TASK TO CARRY OUT >> Give the lines of the material from its start through the line holding "Entry: 403571.2; gal", inclusive, as a JSON list of strings, one per line, with blank lines omitted.

DATA SECTION >>
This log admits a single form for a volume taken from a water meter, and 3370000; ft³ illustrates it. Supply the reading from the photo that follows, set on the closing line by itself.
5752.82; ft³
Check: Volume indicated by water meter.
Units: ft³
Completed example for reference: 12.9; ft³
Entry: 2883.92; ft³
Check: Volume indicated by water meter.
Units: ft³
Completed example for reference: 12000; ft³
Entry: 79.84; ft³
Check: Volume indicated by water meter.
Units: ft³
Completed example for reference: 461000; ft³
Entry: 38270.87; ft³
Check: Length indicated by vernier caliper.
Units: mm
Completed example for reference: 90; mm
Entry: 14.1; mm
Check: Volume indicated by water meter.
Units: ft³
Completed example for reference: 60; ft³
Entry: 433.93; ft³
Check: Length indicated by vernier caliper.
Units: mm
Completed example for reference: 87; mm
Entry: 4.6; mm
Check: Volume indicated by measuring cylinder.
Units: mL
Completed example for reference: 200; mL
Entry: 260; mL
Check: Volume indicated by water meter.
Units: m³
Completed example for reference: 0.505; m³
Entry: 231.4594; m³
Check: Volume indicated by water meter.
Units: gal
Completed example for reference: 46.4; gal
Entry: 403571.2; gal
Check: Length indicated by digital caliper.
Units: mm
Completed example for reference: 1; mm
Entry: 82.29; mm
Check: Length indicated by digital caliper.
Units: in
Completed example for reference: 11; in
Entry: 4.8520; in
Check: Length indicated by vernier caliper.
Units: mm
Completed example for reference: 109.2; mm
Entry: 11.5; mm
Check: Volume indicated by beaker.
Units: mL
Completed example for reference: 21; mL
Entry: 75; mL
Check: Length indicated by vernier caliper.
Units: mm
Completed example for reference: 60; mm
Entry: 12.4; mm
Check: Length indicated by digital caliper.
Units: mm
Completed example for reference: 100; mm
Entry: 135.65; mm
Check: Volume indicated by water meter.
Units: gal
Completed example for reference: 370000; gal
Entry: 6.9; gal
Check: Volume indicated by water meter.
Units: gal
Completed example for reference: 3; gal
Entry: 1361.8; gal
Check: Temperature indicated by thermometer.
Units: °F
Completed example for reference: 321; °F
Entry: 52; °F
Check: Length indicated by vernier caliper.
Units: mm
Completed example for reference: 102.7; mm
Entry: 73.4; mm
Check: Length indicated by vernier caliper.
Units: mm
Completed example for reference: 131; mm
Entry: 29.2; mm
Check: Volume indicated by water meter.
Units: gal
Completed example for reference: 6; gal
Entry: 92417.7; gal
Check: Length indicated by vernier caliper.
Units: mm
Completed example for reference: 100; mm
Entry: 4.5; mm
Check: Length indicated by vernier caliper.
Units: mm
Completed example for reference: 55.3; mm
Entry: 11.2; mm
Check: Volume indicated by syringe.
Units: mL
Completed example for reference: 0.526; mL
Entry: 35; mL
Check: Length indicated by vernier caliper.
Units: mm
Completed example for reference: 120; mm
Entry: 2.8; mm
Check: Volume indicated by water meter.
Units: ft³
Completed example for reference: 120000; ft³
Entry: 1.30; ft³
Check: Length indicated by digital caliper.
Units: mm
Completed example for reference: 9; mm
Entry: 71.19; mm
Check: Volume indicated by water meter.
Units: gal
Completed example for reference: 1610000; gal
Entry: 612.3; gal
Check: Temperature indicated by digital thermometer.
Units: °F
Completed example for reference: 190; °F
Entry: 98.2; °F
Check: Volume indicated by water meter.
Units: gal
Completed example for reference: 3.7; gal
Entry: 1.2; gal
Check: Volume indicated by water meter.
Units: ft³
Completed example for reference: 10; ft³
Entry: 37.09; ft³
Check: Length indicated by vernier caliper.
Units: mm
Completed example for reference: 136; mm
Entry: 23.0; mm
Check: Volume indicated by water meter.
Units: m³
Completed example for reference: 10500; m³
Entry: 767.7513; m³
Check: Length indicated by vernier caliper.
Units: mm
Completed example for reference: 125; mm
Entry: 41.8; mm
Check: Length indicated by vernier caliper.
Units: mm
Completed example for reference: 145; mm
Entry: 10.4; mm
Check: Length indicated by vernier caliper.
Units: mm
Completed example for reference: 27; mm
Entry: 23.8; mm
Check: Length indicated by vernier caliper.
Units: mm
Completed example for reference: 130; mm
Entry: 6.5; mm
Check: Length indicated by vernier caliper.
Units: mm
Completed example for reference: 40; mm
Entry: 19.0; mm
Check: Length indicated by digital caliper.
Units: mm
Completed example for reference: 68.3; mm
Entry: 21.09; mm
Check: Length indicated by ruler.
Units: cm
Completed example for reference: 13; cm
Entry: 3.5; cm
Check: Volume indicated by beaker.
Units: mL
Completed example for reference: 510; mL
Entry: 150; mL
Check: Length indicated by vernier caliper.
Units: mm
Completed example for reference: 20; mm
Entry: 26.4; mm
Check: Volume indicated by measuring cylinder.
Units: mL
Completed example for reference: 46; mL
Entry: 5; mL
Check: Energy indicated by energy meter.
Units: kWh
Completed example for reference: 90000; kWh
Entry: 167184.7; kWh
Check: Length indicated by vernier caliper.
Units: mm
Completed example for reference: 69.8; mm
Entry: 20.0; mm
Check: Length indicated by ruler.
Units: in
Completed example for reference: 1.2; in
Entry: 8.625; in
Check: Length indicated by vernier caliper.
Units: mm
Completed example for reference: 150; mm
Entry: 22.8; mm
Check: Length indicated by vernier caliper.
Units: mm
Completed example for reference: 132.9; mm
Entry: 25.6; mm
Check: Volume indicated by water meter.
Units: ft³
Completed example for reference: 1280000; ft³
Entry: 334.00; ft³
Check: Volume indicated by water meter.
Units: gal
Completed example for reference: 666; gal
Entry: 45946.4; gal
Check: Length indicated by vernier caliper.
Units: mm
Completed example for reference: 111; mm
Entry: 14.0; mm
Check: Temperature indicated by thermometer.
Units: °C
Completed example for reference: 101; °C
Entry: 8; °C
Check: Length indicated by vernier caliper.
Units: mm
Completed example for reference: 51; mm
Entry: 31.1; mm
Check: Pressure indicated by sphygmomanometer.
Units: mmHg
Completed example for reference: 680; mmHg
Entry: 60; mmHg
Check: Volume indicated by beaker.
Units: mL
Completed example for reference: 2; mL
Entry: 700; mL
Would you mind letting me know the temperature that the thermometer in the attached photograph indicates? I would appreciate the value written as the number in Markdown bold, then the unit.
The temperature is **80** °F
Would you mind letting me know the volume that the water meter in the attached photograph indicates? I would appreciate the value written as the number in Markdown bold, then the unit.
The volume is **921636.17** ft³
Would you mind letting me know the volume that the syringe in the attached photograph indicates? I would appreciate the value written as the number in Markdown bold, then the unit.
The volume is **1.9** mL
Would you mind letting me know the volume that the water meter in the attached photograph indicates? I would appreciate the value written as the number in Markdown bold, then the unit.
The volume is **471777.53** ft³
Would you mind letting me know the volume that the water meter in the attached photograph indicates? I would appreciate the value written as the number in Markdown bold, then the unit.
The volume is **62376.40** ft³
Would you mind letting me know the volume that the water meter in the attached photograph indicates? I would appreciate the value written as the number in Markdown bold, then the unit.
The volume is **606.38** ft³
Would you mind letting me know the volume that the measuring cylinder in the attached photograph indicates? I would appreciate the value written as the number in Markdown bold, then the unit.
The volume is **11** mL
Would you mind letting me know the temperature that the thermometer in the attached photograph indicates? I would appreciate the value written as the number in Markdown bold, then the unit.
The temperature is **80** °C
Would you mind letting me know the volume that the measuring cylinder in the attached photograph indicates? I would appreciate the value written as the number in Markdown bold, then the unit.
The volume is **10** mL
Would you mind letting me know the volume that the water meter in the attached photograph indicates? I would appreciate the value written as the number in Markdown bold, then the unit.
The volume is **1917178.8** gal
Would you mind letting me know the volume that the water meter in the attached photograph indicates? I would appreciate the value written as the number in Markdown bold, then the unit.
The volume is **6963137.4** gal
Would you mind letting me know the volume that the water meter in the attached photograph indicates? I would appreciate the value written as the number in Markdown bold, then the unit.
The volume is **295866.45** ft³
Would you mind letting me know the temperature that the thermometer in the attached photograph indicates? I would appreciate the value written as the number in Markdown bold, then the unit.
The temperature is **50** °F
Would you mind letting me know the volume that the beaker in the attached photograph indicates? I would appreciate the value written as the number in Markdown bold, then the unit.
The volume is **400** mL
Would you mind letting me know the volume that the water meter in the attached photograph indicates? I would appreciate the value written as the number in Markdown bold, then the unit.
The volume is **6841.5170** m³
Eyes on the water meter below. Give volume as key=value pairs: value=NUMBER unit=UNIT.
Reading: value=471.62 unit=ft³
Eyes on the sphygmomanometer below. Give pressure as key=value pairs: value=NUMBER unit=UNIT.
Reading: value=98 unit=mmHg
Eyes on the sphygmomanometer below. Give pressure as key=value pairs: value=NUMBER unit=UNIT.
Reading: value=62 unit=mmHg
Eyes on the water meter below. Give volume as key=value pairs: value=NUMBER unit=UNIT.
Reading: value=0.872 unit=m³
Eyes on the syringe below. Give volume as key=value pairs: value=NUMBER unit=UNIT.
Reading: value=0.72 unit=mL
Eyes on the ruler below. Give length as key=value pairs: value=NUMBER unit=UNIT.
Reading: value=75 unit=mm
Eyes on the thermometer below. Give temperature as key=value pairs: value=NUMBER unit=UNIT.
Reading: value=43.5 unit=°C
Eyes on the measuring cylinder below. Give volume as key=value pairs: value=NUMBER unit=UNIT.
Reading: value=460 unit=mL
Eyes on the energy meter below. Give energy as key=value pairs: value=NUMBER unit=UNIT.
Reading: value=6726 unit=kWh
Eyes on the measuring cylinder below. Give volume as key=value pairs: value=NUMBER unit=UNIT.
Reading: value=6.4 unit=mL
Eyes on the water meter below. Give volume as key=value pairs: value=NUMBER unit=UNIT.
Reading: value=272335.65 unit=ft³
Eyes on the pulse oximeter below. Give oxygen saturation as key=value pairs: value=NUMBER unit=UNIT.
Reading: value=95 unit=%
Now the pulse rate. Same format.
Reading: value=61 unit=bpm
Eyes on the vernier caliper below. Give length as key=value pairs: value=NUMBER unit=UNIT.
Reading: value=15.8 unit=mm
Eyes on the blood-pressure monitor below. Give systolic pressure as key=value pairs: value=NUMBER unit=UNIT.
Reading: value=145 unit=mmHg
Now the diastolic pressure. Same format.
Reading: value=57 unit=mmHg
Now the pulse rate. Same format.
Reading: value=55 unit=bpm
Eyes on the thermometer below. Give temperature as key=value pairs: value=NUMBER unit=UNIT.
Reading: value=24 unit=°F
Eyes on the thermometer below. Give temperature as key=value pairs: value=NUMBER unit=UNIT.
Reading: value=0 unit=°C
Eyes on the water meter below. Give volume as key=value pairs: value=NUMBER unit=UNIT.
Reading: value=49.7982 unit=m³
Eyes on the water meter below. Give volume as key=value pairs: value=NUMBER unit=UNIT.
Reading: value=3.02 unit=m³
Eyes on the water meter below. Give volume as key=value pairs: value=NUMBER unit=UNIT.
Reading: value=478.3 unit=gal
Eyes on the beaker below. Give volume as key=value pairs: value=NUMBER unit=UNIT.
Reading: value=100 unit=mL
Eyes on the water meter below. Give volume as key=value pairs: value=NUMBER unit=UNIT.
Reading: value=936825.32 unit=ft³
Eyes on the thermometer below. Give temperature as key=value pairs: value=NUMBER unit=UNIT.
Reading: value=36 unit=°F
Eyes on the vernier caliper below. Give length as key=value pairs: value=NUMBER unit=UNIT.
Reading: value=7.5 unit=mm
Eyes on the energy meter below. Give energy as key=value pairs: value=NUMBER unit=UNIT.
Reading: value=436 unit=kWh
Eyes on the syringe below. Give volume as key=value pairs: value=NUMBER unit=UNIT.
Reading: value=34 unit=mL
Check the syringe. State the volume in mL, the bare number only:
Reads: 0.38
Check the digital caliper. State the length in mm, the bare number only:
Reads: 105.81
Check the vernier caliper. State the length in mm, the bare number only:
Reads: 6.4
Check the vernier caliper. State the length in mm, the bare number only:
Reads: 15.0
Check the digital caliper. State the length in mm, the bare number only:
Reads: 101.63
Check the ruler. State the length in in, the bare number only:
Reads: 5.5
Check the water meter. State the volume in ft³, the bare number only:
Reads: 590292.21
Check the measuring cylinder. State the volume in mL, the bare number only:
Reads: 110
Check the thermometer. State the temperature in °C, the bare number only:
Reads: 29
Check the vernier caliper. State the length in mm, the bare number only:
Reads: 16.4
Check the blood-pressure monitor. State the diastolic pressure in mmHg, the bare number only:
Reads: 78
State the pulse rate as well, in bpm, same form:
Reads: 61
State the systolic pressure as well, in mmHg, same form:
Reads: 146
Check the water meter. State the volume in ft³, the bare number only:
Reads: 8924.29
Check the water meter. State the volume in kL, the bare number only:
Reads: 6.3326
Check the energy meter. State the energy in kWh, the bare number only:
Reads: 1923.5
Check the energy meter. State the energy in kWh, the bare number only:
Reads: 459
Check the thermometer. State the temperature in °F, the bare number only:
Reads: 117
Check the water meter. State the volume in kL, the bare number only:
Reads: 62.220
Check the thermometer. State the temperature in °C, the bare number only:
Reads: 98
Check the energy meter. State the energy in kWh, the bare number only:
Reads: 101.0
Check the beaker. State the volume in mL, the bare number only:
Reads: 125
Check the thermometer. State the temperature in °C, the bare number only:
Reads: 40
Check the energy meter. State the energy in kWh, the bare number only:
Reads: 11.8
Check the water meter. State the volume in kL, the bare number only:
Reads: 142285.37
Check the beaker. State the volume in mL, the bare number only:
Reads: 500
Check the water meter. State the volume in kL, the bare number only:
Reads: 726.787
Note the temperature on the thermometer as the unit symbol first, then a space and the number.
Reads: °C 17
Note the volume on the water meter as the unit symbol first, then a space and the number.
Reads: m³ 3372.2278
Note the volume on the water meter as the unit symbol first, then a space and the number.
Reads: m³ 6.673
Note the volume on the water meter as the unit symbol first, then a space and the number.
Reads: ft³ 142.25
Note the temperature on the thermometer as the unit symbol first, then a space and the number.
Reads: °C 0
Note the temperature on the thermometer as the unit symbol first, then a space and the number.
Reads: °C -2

SOLVED PROBLEM >>
[
  "This log admits a single form for a volume taken from a water meter, and 3370000; ft³ illustrates it. Supply the reading from the photo that follows, set on the closing line by itself.",
  "5752.82; ft³",
  "Check: Volume indicated by water meter.",
  "Units: ft³",
  "Completed example for reference: 12.9; ft³",
  "Entry: 2883.92; ft³",
  "Check: Volume indicated by water meter.",
  "Units: ft³",
  "Completed example for reference: 12000; ft³",
  "Entry: 79.84; ft³",
  "Check: Volume indicated by water meter.",
  "Units: ft³",
  "Completed example for reference: 461000; ft³",
  "Entry: 38270.87; ft³",
  "Check: Length indicated by vernier caliper.",
  "Units: mm",
  "Completed example for reference: 90; mm",
  "Entry: 14.1; mm",
  "Check: Volume indicated by water meter.",
  "Units: ft³",
  "Completed example for reference: 60; ft³",
  "Entry: 433.93; ft³",
  "Check: Length indicated by vernier caliper.",
  "Units: mm",
  "Completed example for reference: 87; mm",
  "Entry: 4.6; mm",
  "Check: Volume indicated by measuring cylinder.",
  "Units: mL",
  "Completed example for reference: 200; mL",
  "Entry: 260; mL",
  "Check: Volume indicated by water meter.",
  "Units: m³",
  "Completed example for reference: 0.505; m³",
  "Entry: 231.4594; m³",
  "Check: Volume indicated by water meter.",
  "Units: gal",
  "Completed example for reference: 46.4; gal",
  "Entry: 403571.2; gal"
]